Objectives:
a) According to the memoir article, how many Jews survived when the Nazis destroyed the community in Bialystok?
b) Reproduce the passage of the memoir article starting with "Like Nobel laureates" and going on through "- until now.".

Source excerpt:
How a Holocaust memoir was saved in translation

Henry Lew enlisted a global army of Yiddish speakers to bring a moving Shoah story to a wider audience.

November 20, 2008 11:14
Henry Lew with the original Yiddish version of Rafael Rajzner’s book

By

Dan Goldberg,

Dan Goldberg

2 min read

Like Nobel laureates Primo Levi and Elie Wiesel, Rafael Rajzner was one of the few Holocaust survivors who wrote about his traumatic experience in the immediate post-war years. But unlike them, his harrowing, 324-page eye-witness account of the liquidation of Bialystoker Jewry, published in Australia in Yiddish in 1948, was never translated into English - until now.

Rajzner was one of only 1,000 Jews who survived when the Nazis destroyed the 60,000-strong community in the city of Bialystok, near Poland's eastern border. He was sent to Auschwitz and Sachsenhausen concentration camp, where he became one of the currency counterfeiters coerced by the Nazis into the famous plot to undermine the economies of the Allies.

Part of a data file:

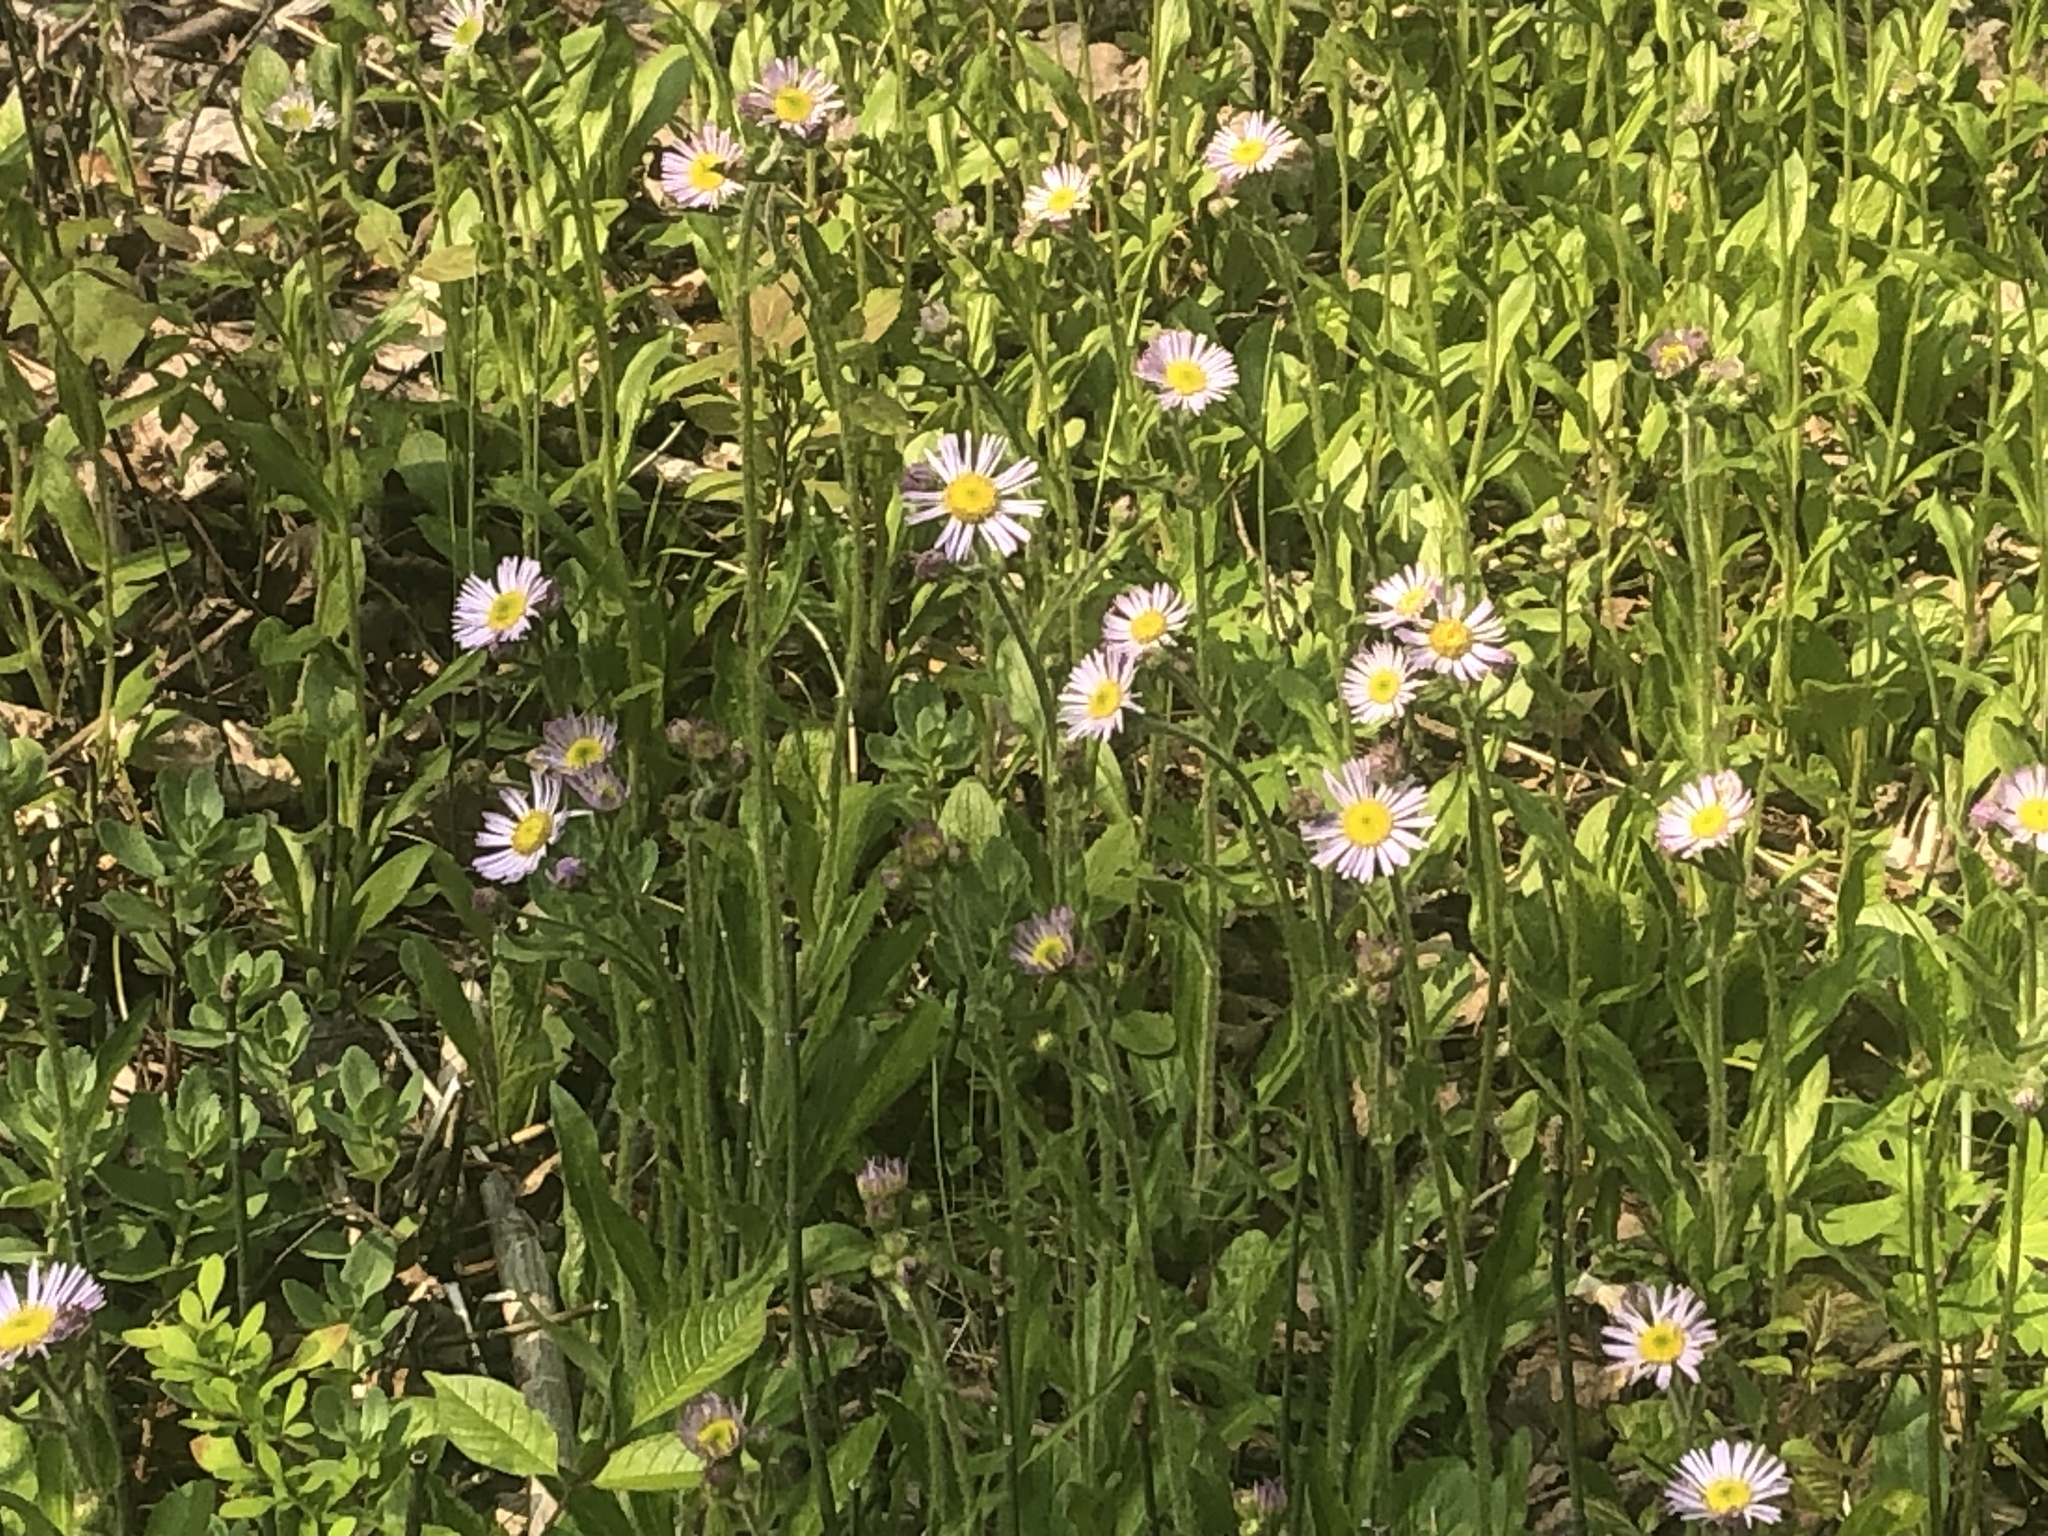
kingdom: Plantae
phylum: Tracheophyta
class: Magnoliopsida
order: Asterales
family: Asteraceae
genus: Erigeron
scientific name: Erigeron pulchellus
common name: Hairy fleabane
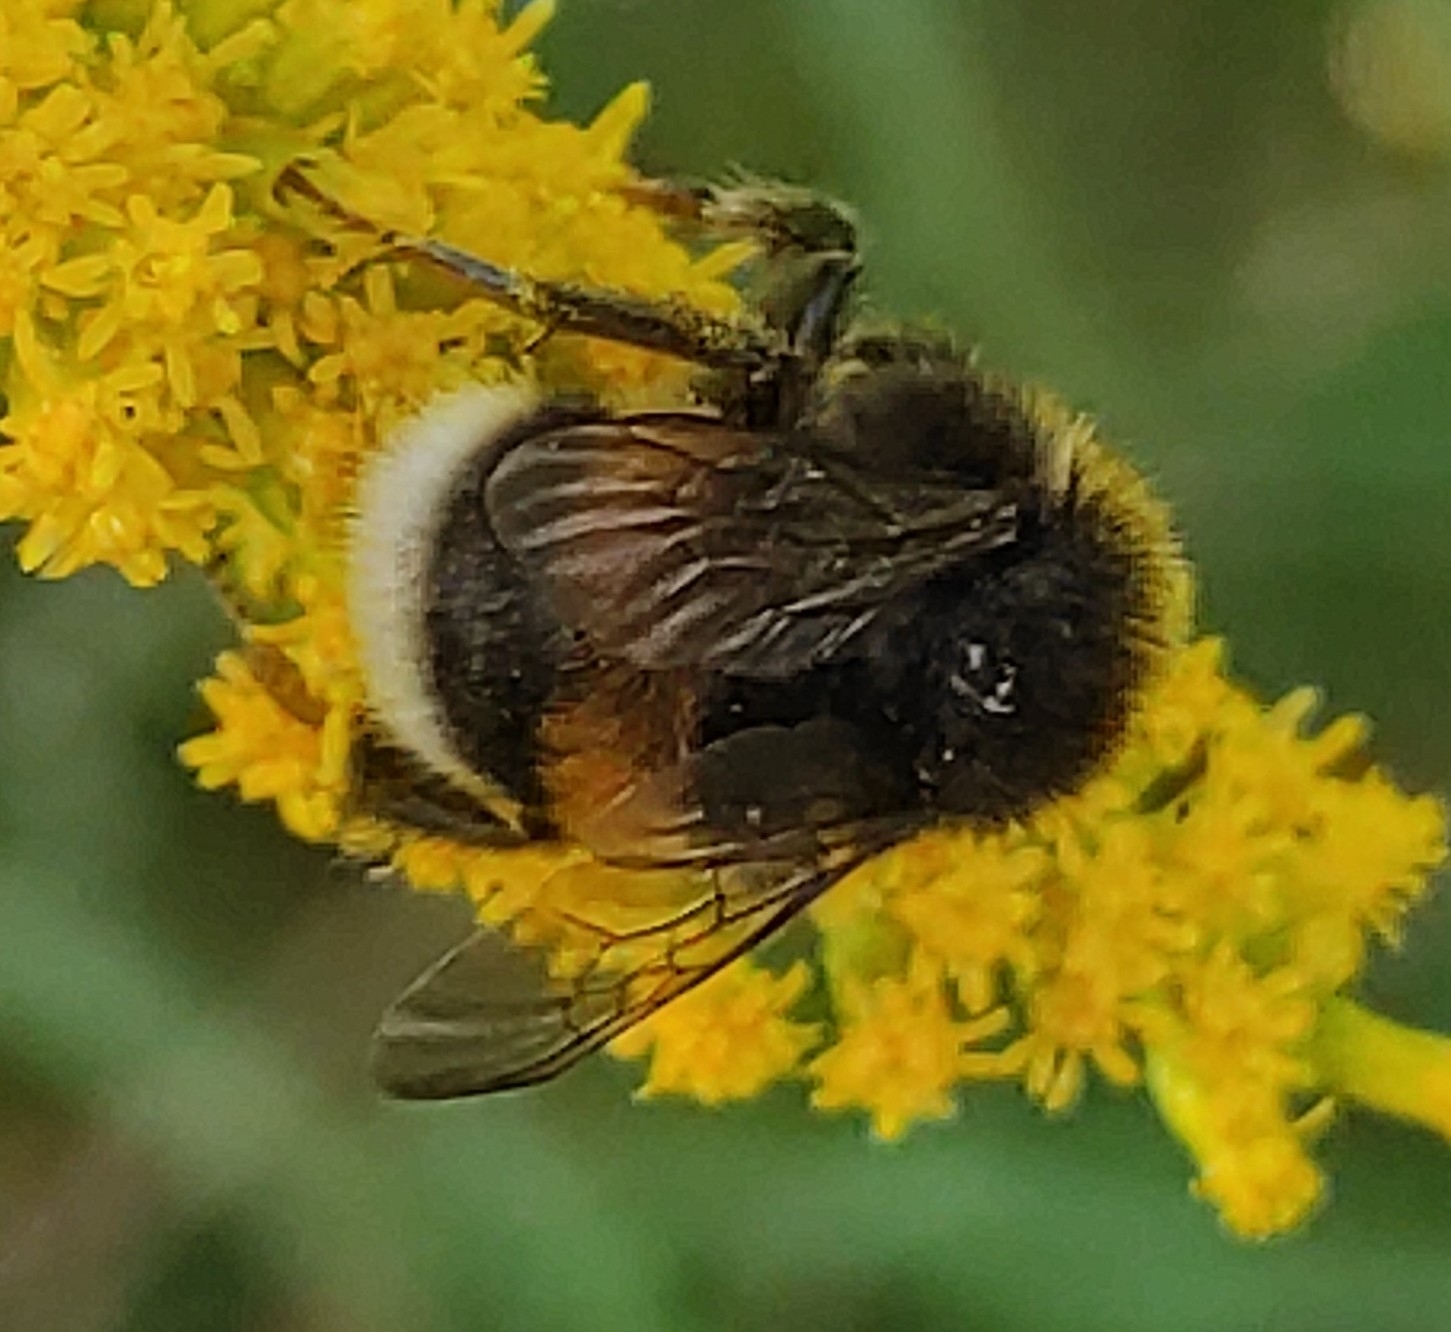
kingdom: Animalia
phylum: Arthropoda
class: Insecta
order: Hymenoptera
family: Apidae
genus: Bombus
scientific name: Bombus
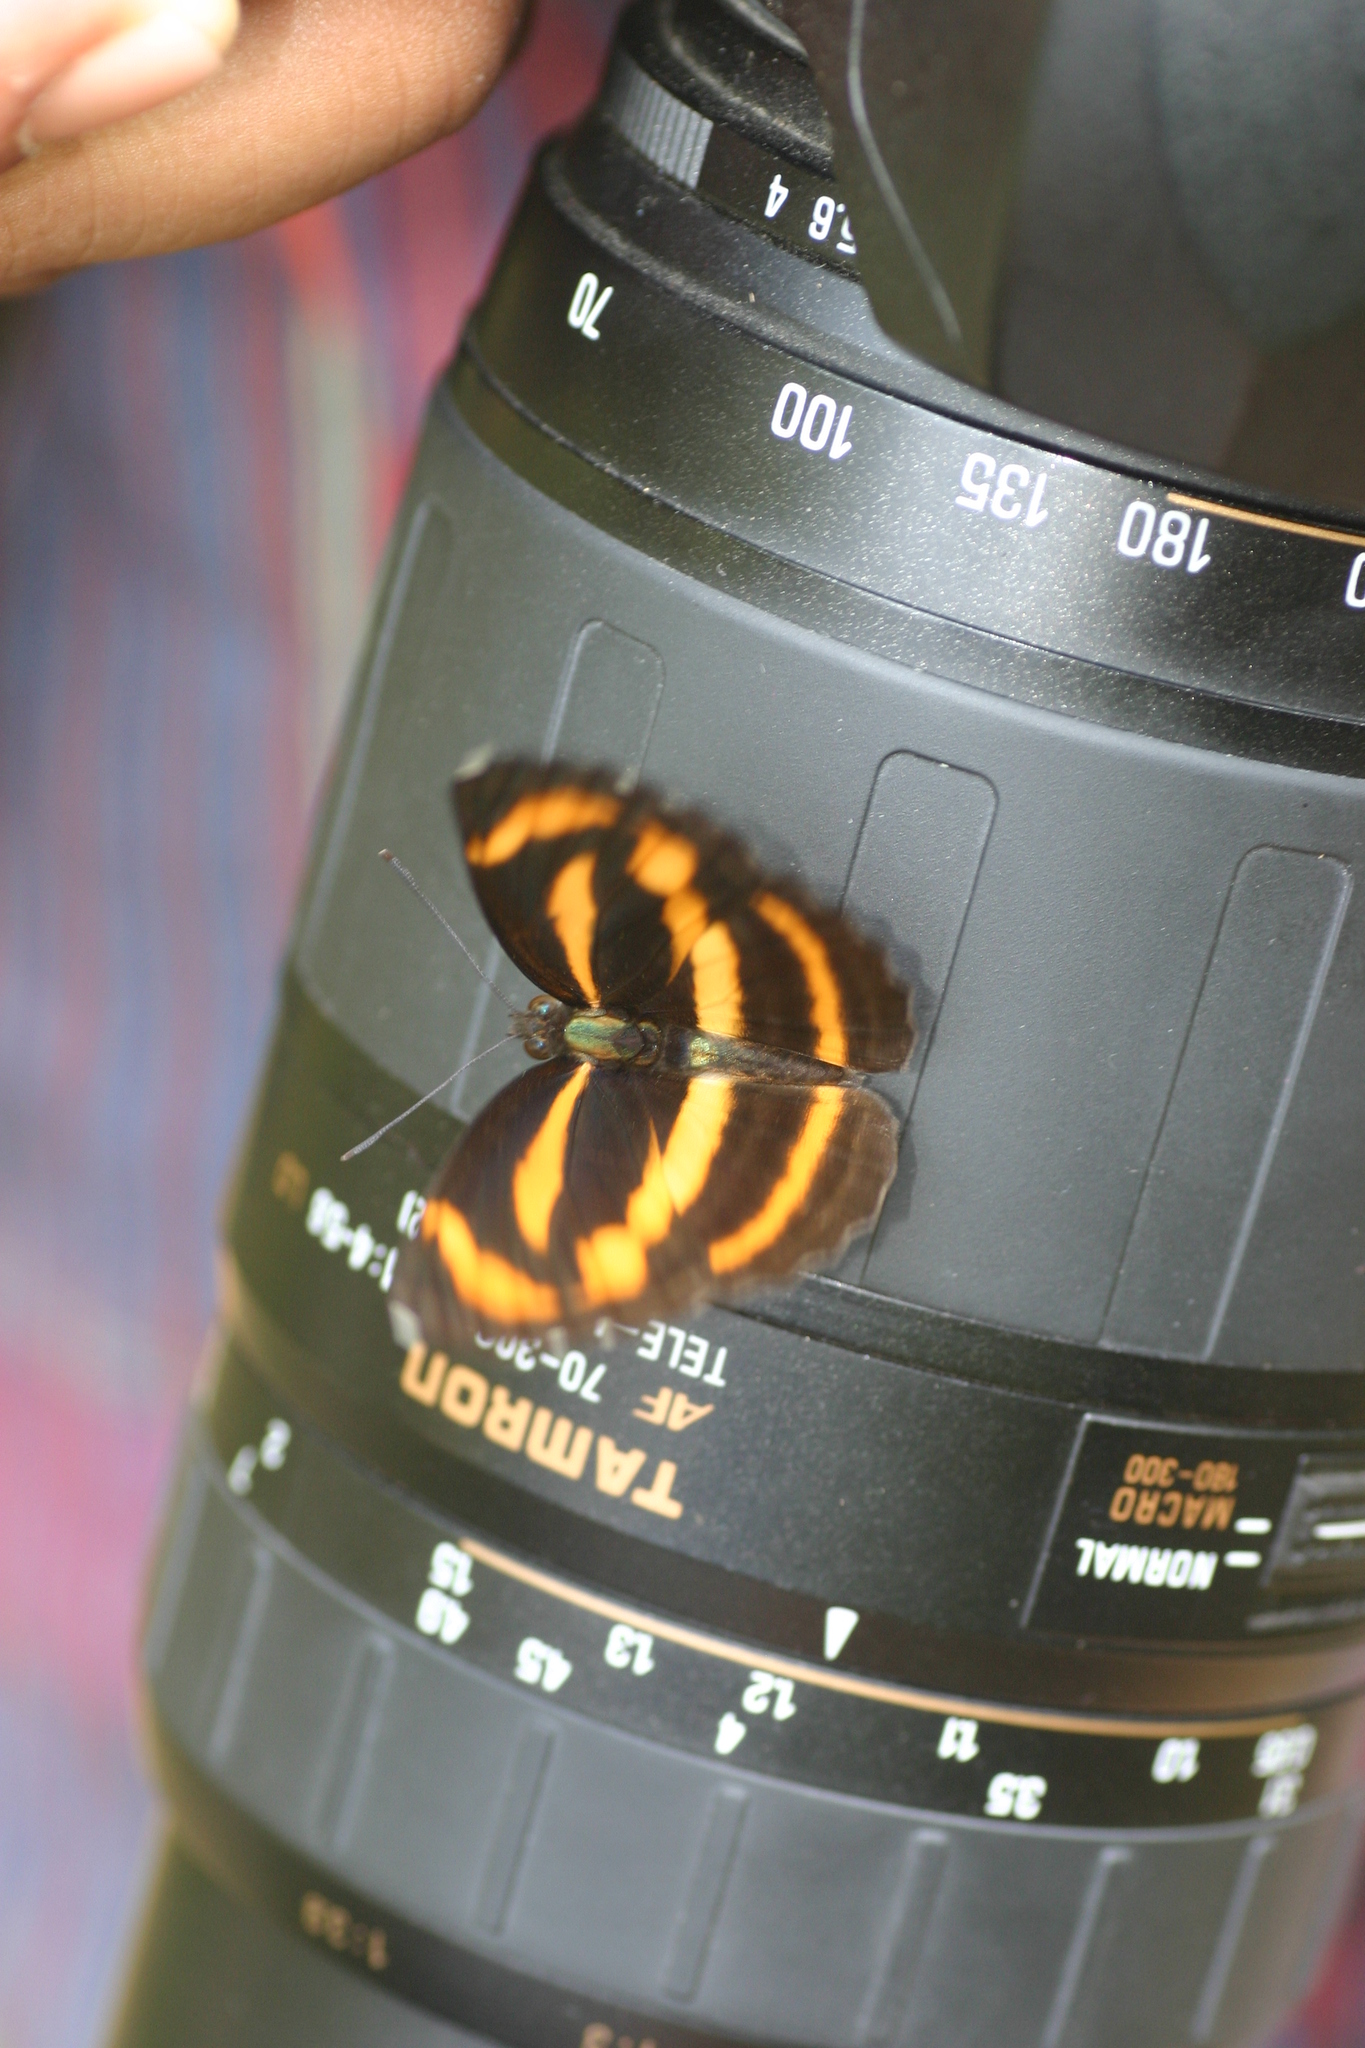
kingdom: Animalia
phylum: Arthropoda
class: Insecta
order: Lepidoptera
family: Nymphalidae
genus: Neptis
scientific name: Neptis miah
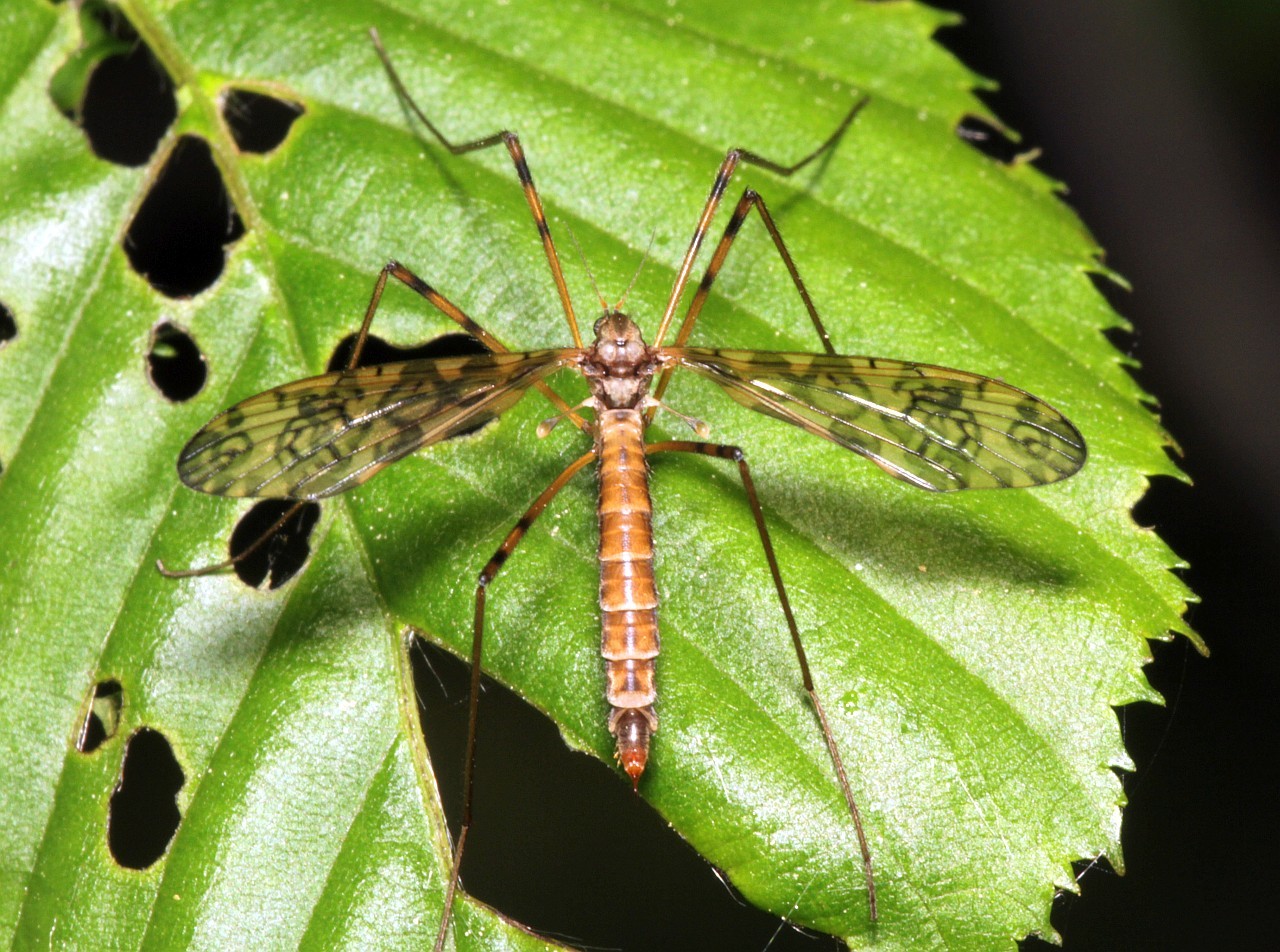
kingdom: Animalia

List of solutions:
a) Only 1,000 Jews survived, out of a community of 60,000.

b)
Like Nobel laureates Primo Levi and Elie Wiesel, Rafael Rajzner was one of the few Holocaust survivors who wrote about his traumatic experience in the immediate post-war years. But unlike them, his harrowing, 324-page eye-witness account of the liquidation of Bialystoker Jewry, published in Australia in Yiddish in 1948, was never translated into English - until now.